I was, however, shocked by the reaction of Nigel Farage and the suggestion that many Tories thought that this was a late Christmas present. Farage was explicit: he felt Sir Ivan was the first of many civil servants who had to go to make Brexit possible. The implication is obvious, and I suspect shared across Brexit sentiment, and is that an independent, expert and qualified civil service is now an impediment to a government dedicated to defy all logic and leave the EU, whatever the cost. As the Guardian noted yesterday:

Signs continue to abound that British Eurosceptics still inhabit an entirely different planet, let alone continent, from everyone else in 2017.

Worse, they inhabit a place outside the tradition which has underpinned the UK's democracy for much more than a century. Sir Ivan's resignation letter (which I had not seen when I wrote everything to this point) makes clear that is his concern:

For my part, I hope that in my day-to-day dealings with you I have demonstrated the values which I have always espoused as a public servant. I hope you will continue to challenge ill-founded arguments and muddled thinking and that you will never be afraid to speak the truth to those in power. I hope that you will support each other in those difficult moments where you have to deliver messages that are disagreeable to those who need to hear them. I hope that you will continue to be interested in the views of others, even where you disagree with them, and in understanding why others act and think in the way that they do. I hope that you will always provide the best advice and counsel you can to the politicians that our people have elected, and be proud of the essential role we play in the service of a great democracy.
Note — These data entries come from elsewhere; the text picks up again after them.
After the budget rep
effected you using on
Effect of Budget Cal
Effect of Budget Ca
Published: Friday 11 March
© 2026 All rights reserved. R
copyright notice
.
Such public servants are, of course, experts. Some will undoubtedly have opinions I would not agree with.  Some will be no good. Others will be excellent. What they are is indispensable. In business it is normal for employees to follow their bosses' line, even when they can see it mistaken. This is the way in which disasters like RBS happen. In the civil service that has not been the case. Opinion has been offered instead. Counter arguments have had to be considered. It's not always worked, of course, but it's vastly better than the private sector 'yes man' alternative. And now it is clear that the desire is to sweep this away and we will all pay the price for that. It's as if taking back control means abandoning everything of merit.

2017 has not started well. And I am more worried now.